==== Seçilmiş Metin ====
Daily Archives: Kasım 29, 2020

Twitter’da Düşüncelerim / 28 Kasım 2020

Egoist niyeti arzudan ayırmak ancak dostlarla birleşmekle mümkündür. Bir ev kazık üzerine inşa edildiğinden, ortak arzuyu birlikte kazarız: delikler kazılır ve betonla doldurulur ve ardından bina üzerine dikey olarak dikilir. Egoist niyetleri kazarız ve onun yerine ihsan etme uğruna olan niyetleri koyarız.

İhsan etme niyeti haz arzusunun içindeki tüm boşluğu doldurduğunda, ardından bu suyu toprağı sulamak ve mahsulleri canlandırmak için kullanabiliriz ve hayvanların içmesine izin verebiliriz: eşekler, develer veya insanlar ve yavaş yavaş ıslahlara ulaşabiliriz. Kuyu kazmak manevi çalışmanın başlangıcıdır.
==== Veri Kümesi İçeriği ====
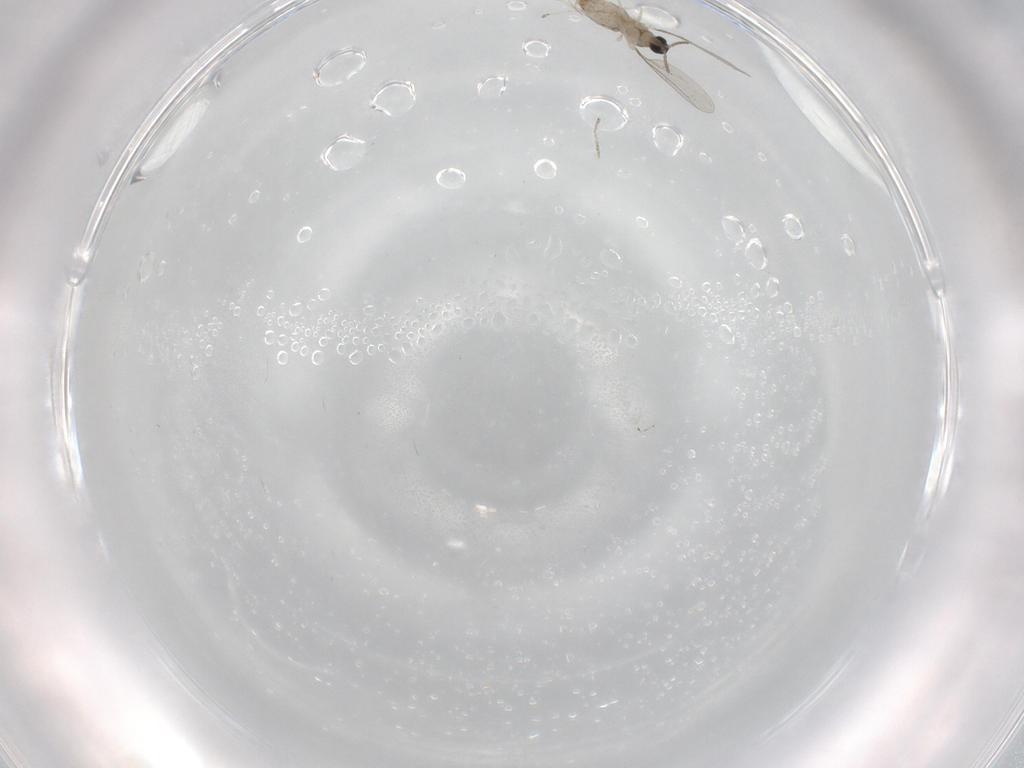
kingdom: Animalia
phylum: Arthropoda
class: Insecta
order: Diptera
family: Cecidomyiidae
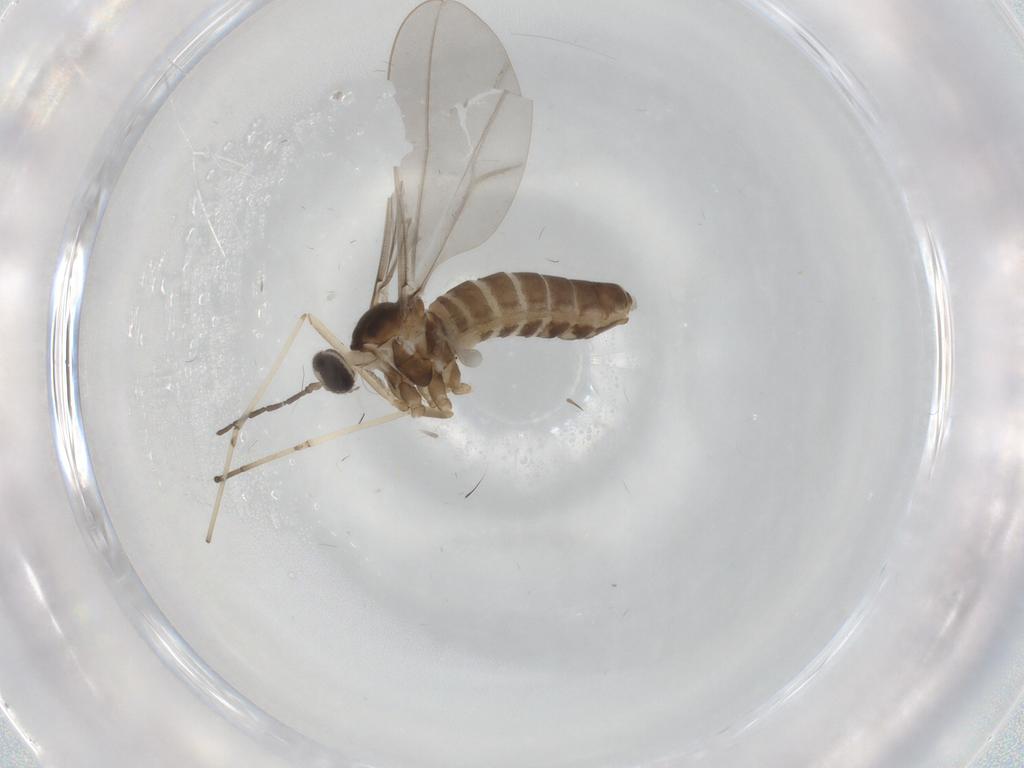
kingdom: Animalia
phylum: Arthropoda
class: Insecta
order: Diptera
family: Cecidomyiidae
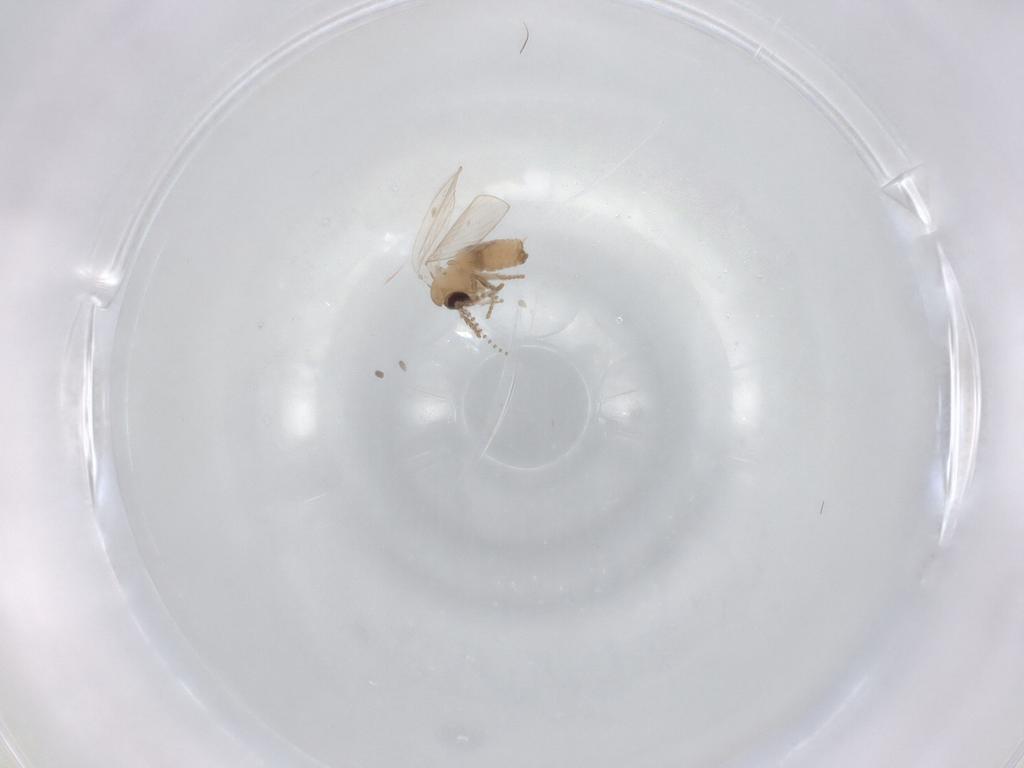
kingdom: Animalia
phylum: Arthropoda
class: Insecta
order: Diptera
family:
====
§ Yönergeler:
#1 Seçilmiş metne göre manevi çalışmanın başlangıcı nedir?
#2 Seçilmiş metinden "Egoist niyeti arzudan" sözcükleriyle başlayan ve "olan niyetleri koyarız." sözcüklerinden sonra biten kısmı yeniden yazın. Bu kısımda "dostlarla" ifadesini "arkadaşlarla" olarak değiştirin.
#3 Aşağıdaki ifadeler seçilmiş metinle uyuşuyor mu? Her biri için evet ya da hayır deyin ve metnin belirleyici sözcüklerini aynen aktarın.
(a) Bir ev kazık üzerine inşa edilir.
(b) Kazılan delikler taşla doldurulur.
(c) Egoist niyeti arzudan ayırmak, kişinin yalnız başına çalışmasıyla mümkündür.

§ Alıştırma Cevapları:
#1 Kuyu kazmak manevi çalışmanın başlangıcıdır.

#2
Egoist niyeti arzudan ayırmak ancak arkadaşlarla birleşmekle mümkündür. Bir ev kazık üzerine inşa edildiğinden, ortak arzuyu birlikte kazarız: delikler kazılır ve betonla doldurulur ve ardından bina üzerine dikey olarak dikilir. Egoist niyetleri kazarız ve onun yerine ihsan etme uğruna olan niyetleri koyarız.

#3
(a) Evet: "Bir ev kazık üzerine inşa edildiğinden".
(b) Hayır: "delikler kazılır ve betonla doldurulur".
(c) Hayır: "Egoist niyeti arzudan ayırmak ancak dostlarla birleşmekle mümkündür."